Hi everyone, I really need some help on this!
There's a girl that I like very very much but I can't find a way to tell her that. To me, she's the sweetest, most incredible girl I've ever met. We've been working in the same office for about six months. At first I just liked her as a colleague but I gradually fell in love with her. After a month or so she was pretty much all I could think about.
I'm rather shy around girls, which has bothered me for quite a while (I'm 22). I've never dared to ask a girl for a date, but this girl is so sweet that I went out of my way for her. I tried to make eye contact, smiled at her a lot and talked to her whenever possible. She's a little shy too but I have the impression that she likes me as well, always giving me those breathtaking smiles. So one day I got over my nervousness and after work I asked her if she wanted to grab a bite to eat with me. She said yes and that day I felt like the happiest person on the planet. We had dinner together, talked a lot and shared things that I think neither of us would tell a "just workmates" friend (family, things we like, dreams).
So far, so good. After that I asked her out several times. We went out for two more dinners and had wonderful conversations. But two or three other times she said no, saying she wanted to study (we're both in college) or that she was too tired to do anything. That really got me confused because she did seem to flirt with me sometimes. And that body language stuff like playing with her hair, showing her palms, making eye contact for just a second longer - it was all there, especially when nobody else was around. And again, that smile! I did the same to let her know how much I like her. At other times she's more distant, still friendly but nothing more. That always takes me aback and I'm still so nervous to ask her out to a movie or anything. I can't figure her out and I just wonder what I'm doing wrong?! Don't I try hard enough, or too hard, or am I just over-analytical this?

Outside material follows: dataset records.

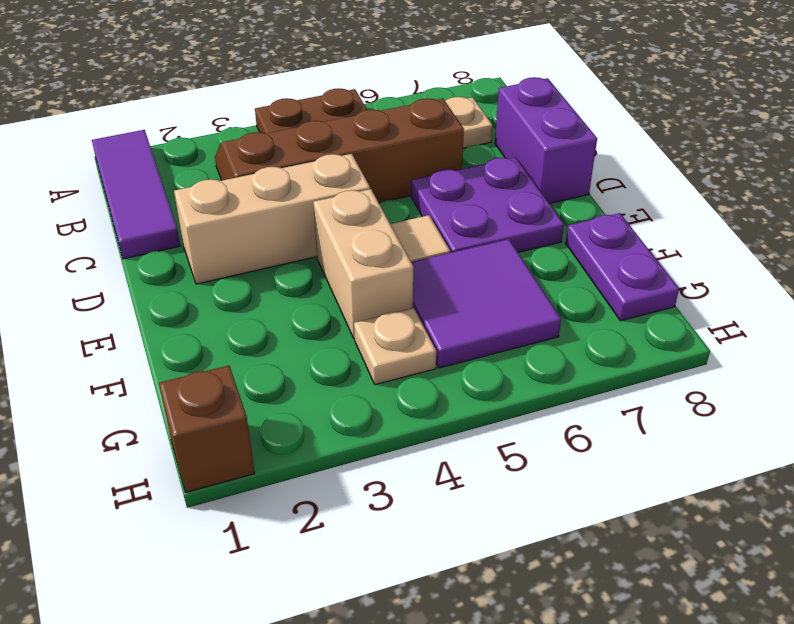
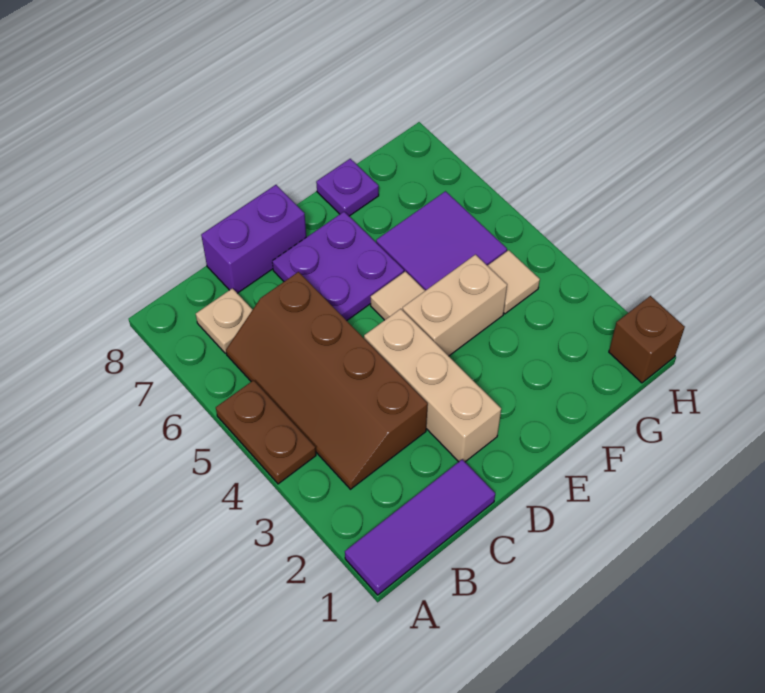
purple plate F8:G8 level 1 -> purple plate F8 level 1
tan plate G4 level 1 -> tan tile G4 level 1

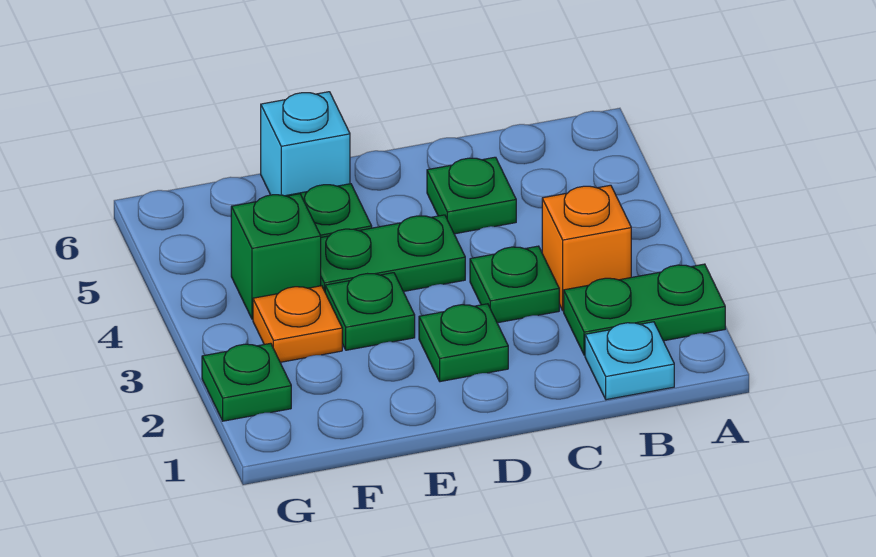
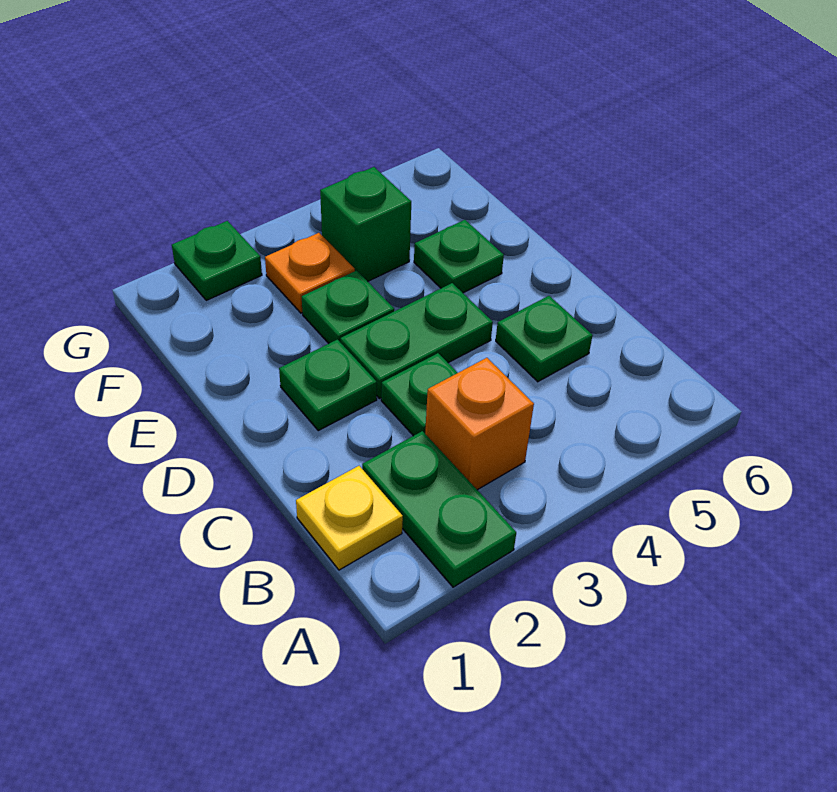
cyan plate B1 level 1 -> yellow plate B1 level 1
green plate D4:E4 level 1 -> green plate D3:D4 level 1
cyan brick E6 level 1 -> none

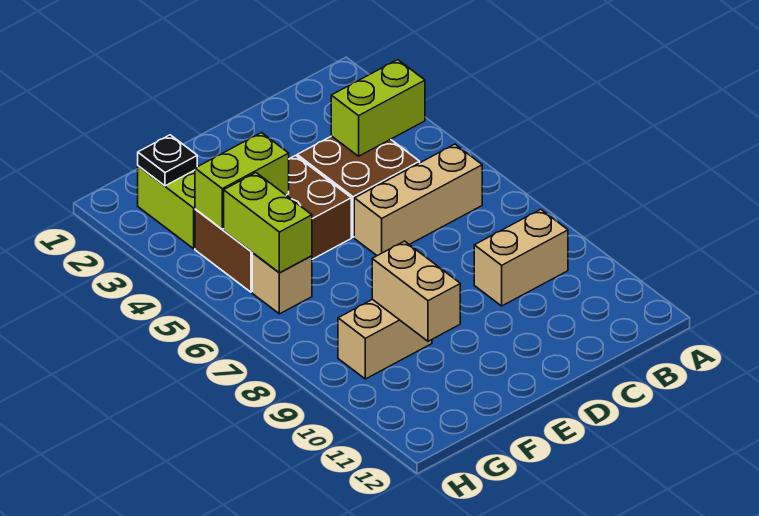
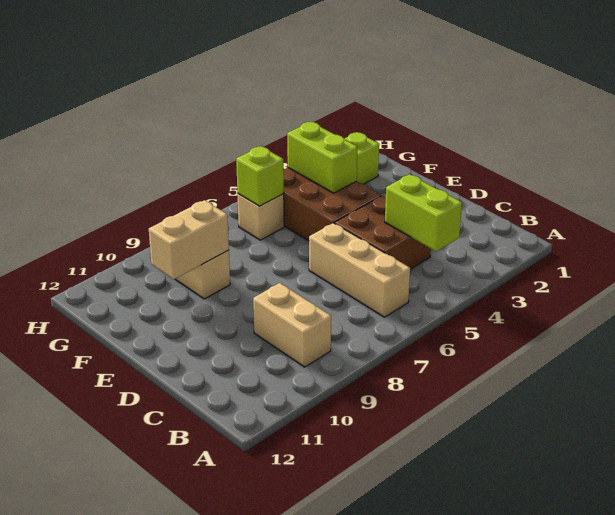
black plate G2 level 2 -> none
lime brick G5:G6 level 2 -> lime brick G6 level 2

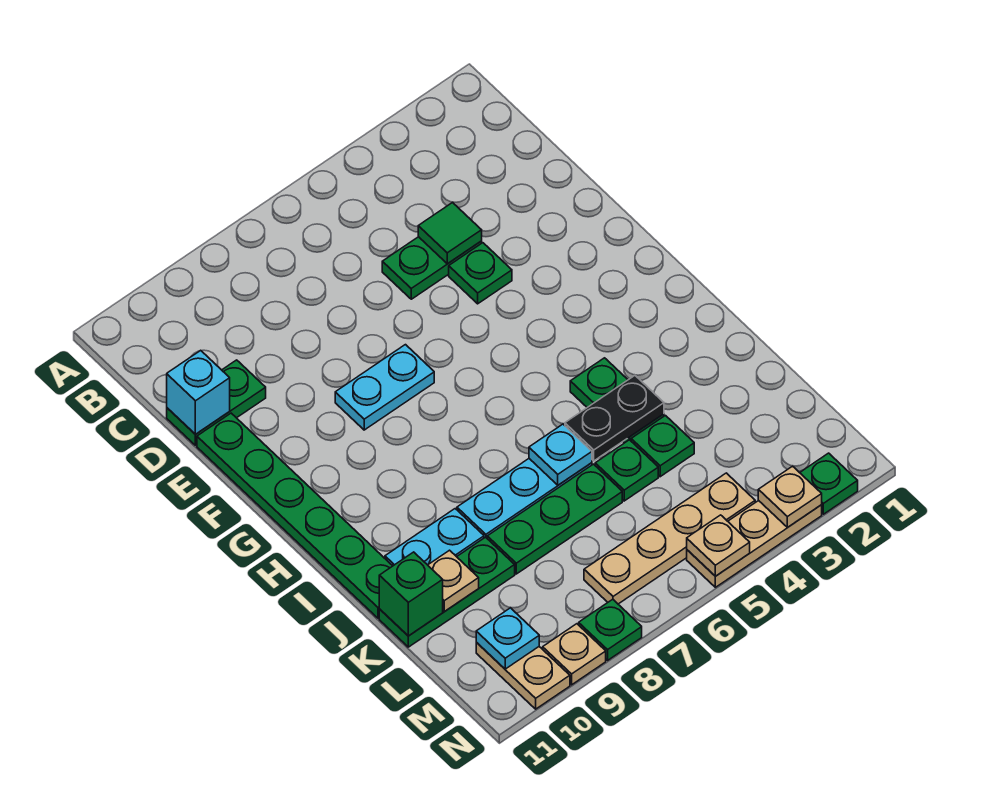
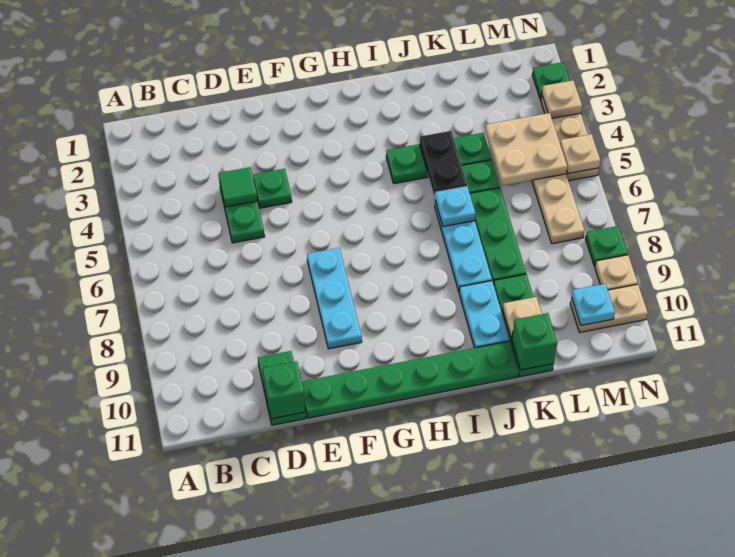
cyan brick D11 level 2 -> green brick D11 level 2
cyan plate F7:F8 level 1 -> cyan plate F7:F9 level 1
none -> tan plate L4:M5 level 2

Two months ago she went back to college and now I see her only one day a week, missing her on the other six. I still haven't given up because whenever I see her I'm so happy and I'm still hoping she could be my girlfriend. But then, I don't want to be pushy. Like me, she's not a very outgoing person and she's from a different culture originally so I figure she may need to know me better before she trusts me.
Any thoughts/advice? I'm thankful for any help folks!